TEXT:
Sunday, 24 February 2013
Thursday, 14 February 2013
Quick and dirty facebook feed parsing
So, there's this big discussion going on for my hobby group at the moment, and the main discussion has been going on in facebook - mainly because that's where I was first asked to set up a discussion and it took all of five minutes to get the page up and running.
However - now that discussions are progressing, there are a number of people *outside* the facebookiverse who have raised quite reasonable objections to the discussion happening there. not everyone is on facebook, not everyone *wants* to be on facebook, and to be honest, a facebook group kinda sucks for searching and archiving really important discussions.
thus it has been requested that I copy all the posts and comments to Someplace Else, to make them available for more general consumption.
At first I balked at this request - 24 posts and 250 comments to be individually copied/pasted??? Who has that kind of time?
Of course when I actually sat down to think about the problem seriously, it took far less time than I though to solve it. So here's what I did, including the quick-and-dirty ruby script that will massage the facebook feed into something that resembles readable format. It aint pretty - but it'll pass for government work.
Step 1: get the feed from the API
I'll assume you are actually a member of the group that you're after. You will need to be.

REQUIRED TASKS:
1. Answer these questions about the post.
(a) How many posts and comments were to be copied?
(b) In what language is the feed-massaging script written?
(c) How long did it take to get the facebook page up and running?
2. Rewrite the post from "thus it has" to "kind of time?", switching "comments" to "replies".
Rely only on the post for your answers.

RECORDED INFORMATION:
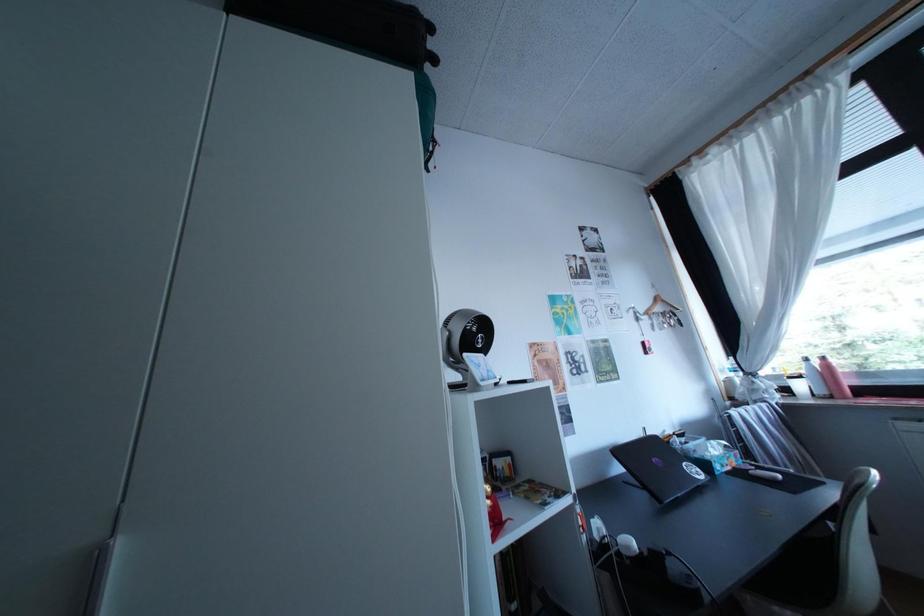
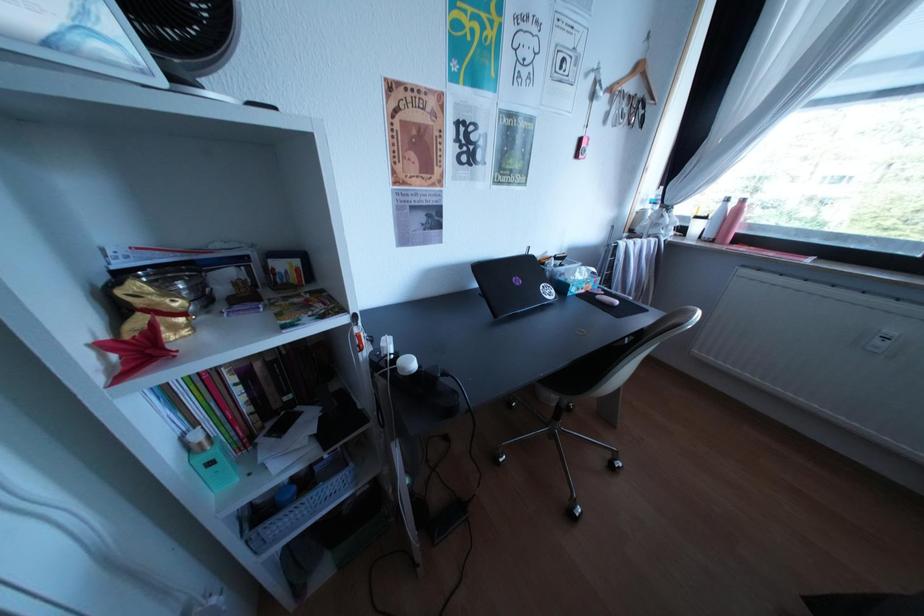
First-person continuous shooting, in which direction is the camera rotating?

The camera's rotation is toward right-down.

RESPONSES IN ORDER:
1.
(a) 24 posts and 250 comments
(b) Ruby
(c) Five minutes

2.
thus it has been requested that I copy all the posts and replies to Someplace Else, to make them available for more general consumption.
At first I balked at this request - 24 posts and 250 replies to be individually copied/pasted??? Who has that kind of time?